本文抜粋
= = = = =

今週は、フレキシブルマネキンによる着物ポーズの準備を進めます。
無地の留袖
イラストの参考写真としては、柄のない無地の着物が最適です。本当は振袖が欲しかったのですが、無地で実用的な振袖は見つけられませんでした。
コスプレ用のかなり薄手のものがあるにはありますが、柔らかすぎて原型がうまくつかめないように感じられ今回は入手を断念しました。
今回入手したものは留袖のタイプです。この無地の着物は弔用にも使えるものということで色合いがかなり地味です。ピンクのペールカラーを選んだのですがどう見てもグレイッシュですね。
着付け
マネキンにボリュームがないため、今回はできるだけ厚着をさせようと考えています。
まずは長じゅばんをざっくりと羽織らせてみました。ヒモを使っただけの着付けではどうしても襟元が開き気味になってしまいます。

= = = = =

データコレクションからの項目
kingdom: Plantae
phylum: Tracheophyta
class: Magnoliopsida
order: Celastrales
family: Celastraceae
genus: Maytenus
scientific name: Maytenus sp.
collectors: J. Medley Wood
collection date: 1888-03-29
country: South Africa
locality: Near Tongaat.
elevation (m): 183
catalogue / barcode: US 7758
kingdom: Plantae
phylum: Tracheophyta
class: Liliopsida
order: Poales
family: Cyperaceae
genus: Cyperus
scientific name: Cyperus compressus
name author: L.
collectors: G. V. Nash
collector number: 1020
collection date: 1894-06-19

= = = = =

課題内容
1. 本文抜粋のうち「今回入手したものは」で始まる段落を、主な事実を残したまま箇条書きに書き改めてください。
2. 項目のうち「name author: L.」を含む行から項目の末尾までを、「collectors」を「collected by」に変更して示してください。それ以外は変えないでください。

解答
1.
- 入手したのは留袖のタイプである。
- 弔用にも使える無地の着物のため、色合いがかなり地味である。
- ピンクのペールカラーを選んだが、どう見てもグレイッシュである。

2.
name author: L.
collected by: G. V. Nash
collector number: 1020
collection date: 1894-06-19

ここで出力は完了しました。